Seçilen Metin>
—————

"Değişen yaşam koşullarına rağmen kaybetmememiz gereken bazı özellikler olduğuna inanırım. Bunların en başında 'adam olmak' gelir." Ersin Turan yazdı...
Yoğun iş hayatı, günlük koşuşturmalar, aşırı teknoloji bağımlılığı artık gözden düşmek durumunda olan “adam olmak” kavramlarını ve içeriklerini her şeye rağmen bize unutturmamalıdır.
Yaşamıyor olsak da, aklımıza getirmiyorsak da hatta unutmaya meyilli olsak bile bu “Adam olmak” konusunu ciddi olarak ele almamız gerektiği kanısındayım. Üzerinde düşünelim, araştırma yapalım, tartışalım hatta yazalım. Okudukça, sosyal ortamlarda tartıştıkça hepimizin insani eksikliklerimizle savaşmamız gerekliliğinin şart olduğunu görüyorum.
Adam olanlar ve adam olmayanlar arasındaki fark yalnızca büyük olaylarda ve geniş çaplı ortam şartlarında değil çok küçük nüanslarda bile kendini belirgin kılar. Adam olmak zor iştir, adam kalmak ise daha da zordur. Daha doğrusu sonu olmayan bir süreçtir.
Adam olanın farklı duruşu olmalıdır. Bu, zorlama ya da yalnızca dış görüntüde değil, kendiliğinden olan bir farklılıktır. Mevlana insanı bir ceviz benzetmesiyle tanımlar. Dış kabuk o güzel rengiyle dünyevi hazlar, sonra iç kabuk ve incecik bir zarla korunan beyaz iç. Kar beyazı ve tertemiz. Yeni doğan bir bebeğin duru saflığında. İşte insanın iç dünyası arındıkça bu farklılık da ortaya çıkar.
Adam olmak yılmamak ve vazgeçmemektir. “Nelerden yılmamak?” diye soracak olursanız; yaşamın zorluklarından, dışımızdaki insanların karşımıza çıkardığı sorunlardan, kaprislerinden, yalandan, iki yüzlülükten, günü kurtaran ucuz hesap yapanlardan, dünyevi hazların ve şan şöhret peşinde koşanlardan...

—————

İncelenecek Veriler>
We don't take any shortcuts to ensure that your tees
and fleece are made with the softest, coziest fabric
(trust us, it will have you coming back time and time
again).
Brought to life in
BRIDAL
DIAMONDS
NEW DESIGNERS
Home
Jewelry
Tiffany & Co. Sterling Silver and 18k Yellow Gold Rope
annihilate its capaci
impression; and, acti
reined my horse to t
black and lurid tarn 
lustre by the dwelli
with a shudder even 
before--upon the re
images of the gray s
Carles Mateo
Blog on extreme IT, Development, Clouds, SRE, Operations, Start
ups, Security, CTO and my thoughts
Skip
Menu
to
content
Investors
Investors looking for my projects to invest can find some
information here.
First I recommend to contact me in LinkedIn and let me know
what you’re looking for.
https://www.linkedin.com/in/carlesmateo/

—————

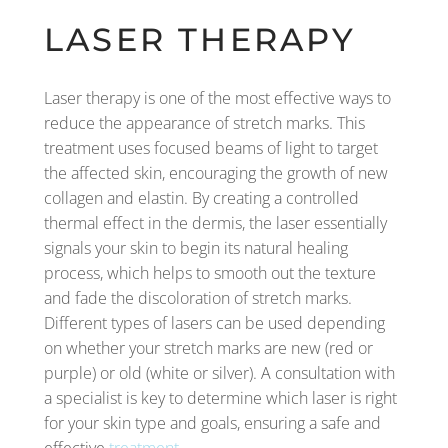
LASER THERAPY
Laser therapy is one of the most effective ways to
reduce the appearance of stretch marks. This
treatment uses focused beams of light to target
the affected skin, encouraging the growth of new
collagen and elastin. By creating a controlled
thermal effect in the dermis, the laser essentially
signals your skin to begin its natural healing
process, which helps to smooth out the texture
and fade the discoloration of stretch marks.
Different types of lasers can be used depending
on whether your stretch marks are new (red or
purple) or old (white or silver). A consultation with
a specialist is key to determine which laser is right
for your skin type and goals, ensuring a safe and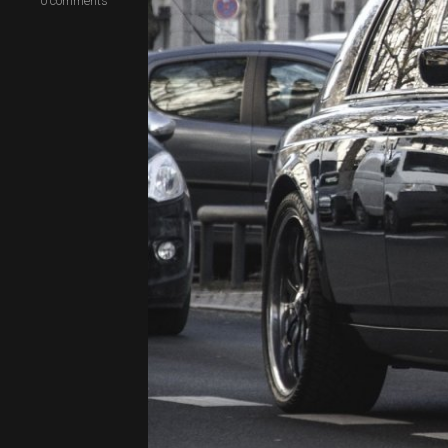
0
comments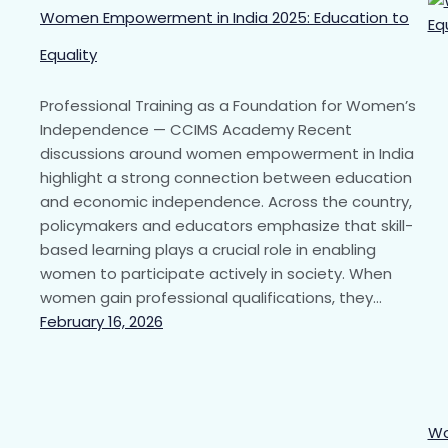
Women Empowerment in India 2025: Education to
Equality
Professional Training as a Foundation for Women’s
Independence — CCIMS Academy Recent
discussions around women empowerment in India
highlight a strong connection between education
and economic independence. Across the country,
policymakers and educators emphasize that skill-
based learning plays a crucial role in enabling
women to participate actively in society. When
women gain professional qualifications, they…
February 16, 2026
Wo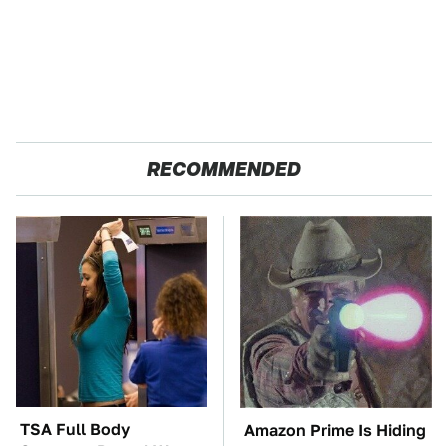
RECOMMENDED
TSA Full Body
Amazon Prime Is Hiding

—————

Görev> “Adam olmak” üzerine yazıda, bu kavramı her şeye rağmen bize unutturmaması gerektiği belirtilen etkenleri tek tek yazın.

Cevap>
- Yoğun iş hayatı
- Günlük koşuşturmalar
- Aşırı teknoloji bağımlılığı